▶ Task
Only one span of the listing below is wanted: the lines from the one with "llevados a cabo" through the one with "Estos esfuerzos por", reproduced exactly, both ends kept.
┄┄┄┄┄┄┄┄┄┄┄┄┄┄┄┄┄┄┄┄
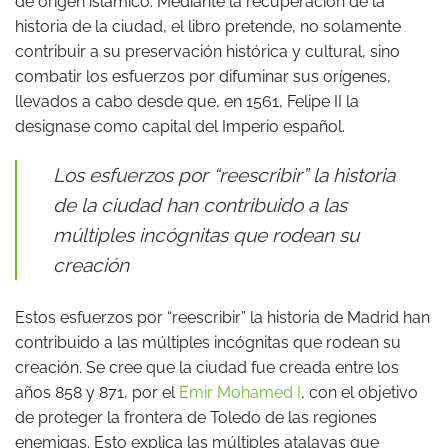
de origen islámico. Mediante la recuperación de la
historia de la ciudad, el libro pretende, no solamente
contribuir a su preservación histórica y cultural, sino
combatir los esfuerzos por difuminar sus orígenes,
llevados a cabo desde que, en 1561, Felipe II la
designase como capital del Imperio español.
Los esfuerzos por “reescribir” la historia
de la ciudad han contribuido a las
múltiples incógnitas que rodean su
creación
Estos esfuerzos por “reescribir” la historia de Madrid han
contribuido a las múltiples incógnitas que rodean su
creación. Se cree que la ciudad fue creada entre los
años 858 y 871, por el
Emir Mohamed I
, con el objetivo
de proteger la frontera de Toledo de las regiones
enemigas. Esto explica las múltiples atalayas que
┄┄┄┄┄┄┄┄┄┄┄┄┄┄┄┄┄┄┄┄
▶ Exercise output
llevados a cabo desde que, en 1561, Felipe II la
designase como capital del Imperio español.
Los esfuerzos por “reescribir” la historia
de la ciudad han contribuido a las
múltiples incógnitas que rodean su
creación
Estos esfuerzos por “reescribir” la historia de Madrid han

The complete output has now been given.